Gall, - Hildegard, Abbess of Rupertsberg, - Milo, Archbishop of
Beneventum, - and John of St. Amand, Canon of Tournay, did
something for medicine as they understood it. Unfortunately, they
generally understood its theory as a mixture of deductions from
Scripture with dogmas from Galen, and its practice as a mixture
of incantations with fetiches. Even Pope Honorius III did
something for the establishment of medical schools; but he did
so much more to place ecclesiastical and theological fetters upon
teachers and taught, that the value of his gifts may well be
doubted. All germs of a higher evolution of medicine were for
ages well kept under by the theological spirit. As far back as
the sixth century so great a man as Pope Gregory I showed himself
hostile to the development of this science. In the beginning of
the twelfth century the Council of Rheims interdicted the study
of law and physic to monks, and a multitude of other councils
enforced this decree. About the middle of the same century St.

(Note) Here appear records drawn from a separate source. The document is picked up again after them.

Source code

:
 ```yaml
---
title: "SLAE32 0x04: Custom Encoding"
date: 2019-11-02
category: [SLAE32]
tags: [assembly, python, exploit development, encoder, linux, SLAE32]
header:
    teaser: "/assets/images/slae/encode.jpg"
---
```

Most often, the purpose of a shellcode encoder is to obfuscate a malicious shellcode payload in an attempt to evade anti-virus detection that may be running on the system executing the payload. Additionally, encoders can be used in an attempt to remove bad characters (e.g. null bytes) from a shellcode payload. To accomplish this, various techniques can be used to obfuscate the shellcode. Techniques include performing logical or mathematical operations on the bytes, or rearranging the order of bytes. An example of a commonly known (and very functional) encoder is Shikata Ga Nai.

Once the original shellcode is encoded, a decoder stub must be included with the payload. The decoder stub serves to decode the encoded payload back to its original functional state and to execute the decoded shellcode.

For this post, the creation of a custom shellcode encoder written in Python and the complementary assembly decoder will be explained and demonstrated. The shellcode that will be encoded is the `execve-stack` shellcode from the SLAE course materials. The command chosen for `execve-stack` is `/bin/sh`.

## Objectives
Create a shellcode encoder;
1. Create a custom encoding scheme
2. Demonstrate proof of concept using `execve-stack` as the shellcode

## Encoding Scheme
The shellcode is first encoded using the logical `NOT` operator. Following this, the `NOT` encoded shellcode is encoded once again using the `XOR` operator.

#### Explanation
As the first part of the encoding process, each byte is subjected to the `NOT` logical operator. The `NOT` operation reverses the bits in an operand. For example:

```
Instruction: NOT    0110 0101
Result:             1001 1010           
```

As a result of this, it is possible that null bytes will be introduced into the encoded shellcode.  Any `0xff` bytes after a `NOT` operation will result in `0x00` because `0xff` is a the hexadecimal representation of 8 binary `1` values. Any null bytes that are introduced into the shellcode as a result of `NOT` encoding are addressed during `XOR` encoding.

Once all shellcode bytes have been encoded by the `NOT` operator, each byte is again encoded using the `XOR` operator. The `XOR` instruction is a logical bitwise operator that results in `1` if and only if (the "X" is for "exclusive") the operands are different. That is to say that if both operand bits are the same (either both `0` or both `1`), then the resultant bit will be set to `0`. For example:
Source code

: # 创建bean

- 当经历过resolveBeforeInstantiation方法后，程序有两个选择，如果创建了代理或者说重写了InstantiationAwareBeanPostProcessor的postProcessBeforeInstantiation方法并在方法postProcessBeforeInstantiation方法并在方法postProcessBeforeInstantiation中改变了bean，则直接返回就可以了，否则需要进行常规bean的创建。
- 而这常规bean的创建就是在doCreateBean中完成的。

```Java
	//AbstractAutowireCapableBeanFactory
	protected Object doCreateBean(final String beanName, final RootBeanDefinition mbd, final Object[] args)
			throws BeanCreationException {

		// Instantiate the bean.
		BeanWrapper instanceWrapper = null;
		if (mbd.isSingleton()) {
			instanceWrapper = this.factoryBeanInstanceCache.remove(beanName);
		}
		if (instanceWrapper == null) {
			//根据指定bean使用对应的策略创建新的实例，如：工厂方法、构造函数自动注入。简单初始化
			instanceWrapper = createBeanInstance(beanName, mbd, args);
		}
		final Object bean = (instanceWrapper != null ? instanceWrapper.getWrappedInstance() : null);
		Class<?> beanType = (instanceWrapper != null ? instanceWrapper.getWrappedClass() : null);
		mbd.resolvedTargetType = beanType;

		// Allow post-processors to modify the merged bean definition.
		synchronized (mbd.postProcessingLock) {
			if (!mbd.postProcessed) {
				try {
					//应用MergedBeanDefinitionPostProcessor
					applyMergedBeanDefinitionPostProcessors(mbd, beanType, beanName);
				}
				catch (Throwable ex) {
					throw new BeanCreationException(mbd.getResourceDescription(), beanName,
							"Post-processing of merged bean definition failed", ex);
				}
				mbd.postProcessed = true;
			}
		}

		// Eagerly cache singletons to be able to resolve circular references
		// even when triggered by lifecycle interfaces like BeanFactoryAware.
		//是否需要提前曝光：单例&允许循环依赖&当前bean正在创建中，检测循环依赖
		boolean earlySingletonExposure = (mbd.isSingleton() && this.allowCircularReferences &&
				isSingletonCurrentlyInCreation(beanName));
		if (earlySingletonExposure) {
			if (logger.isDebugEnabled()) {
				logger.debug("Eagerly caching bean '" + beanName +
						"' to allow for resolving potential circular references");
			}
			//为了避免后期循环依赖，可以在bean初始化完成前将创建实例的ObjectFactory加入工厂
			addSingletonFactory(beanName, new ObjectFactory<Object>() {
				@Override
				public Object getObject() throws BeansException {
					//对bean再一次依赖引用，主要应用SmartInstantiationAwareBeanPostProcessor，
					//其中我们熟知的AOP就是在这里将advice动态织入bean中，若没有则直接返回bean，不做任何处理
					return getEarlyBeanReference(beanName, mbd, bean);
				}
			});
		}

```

Bernard still complained that monks had too much to do with
medicine; and a few years later we have decretals like those of
Pope Alexander III forbidding monks to study or practise it. For
many generations there appear evidences of a desire among the
more broad-minded churchmen to allow the cultivation of medical
science among ecclesiastics: Popes like Clement III and Sylvester
II seem to have favoured this, and we even hear of an Archbishop
of Canterbury skilled in medicine; but in the beginning of the
thirteenth century the Fourth Council of the Lateran forbade
surgical operations to be practised by priests, deacons, and
subdeacons; and some years later Honorius III reiterated this
decree and extended it. In 1243 the Dominican order forbade
medical treatises to be brought into their monasteries, and
finally all participation of ecclesiastics in the science and art
of medicine was effectually prevented.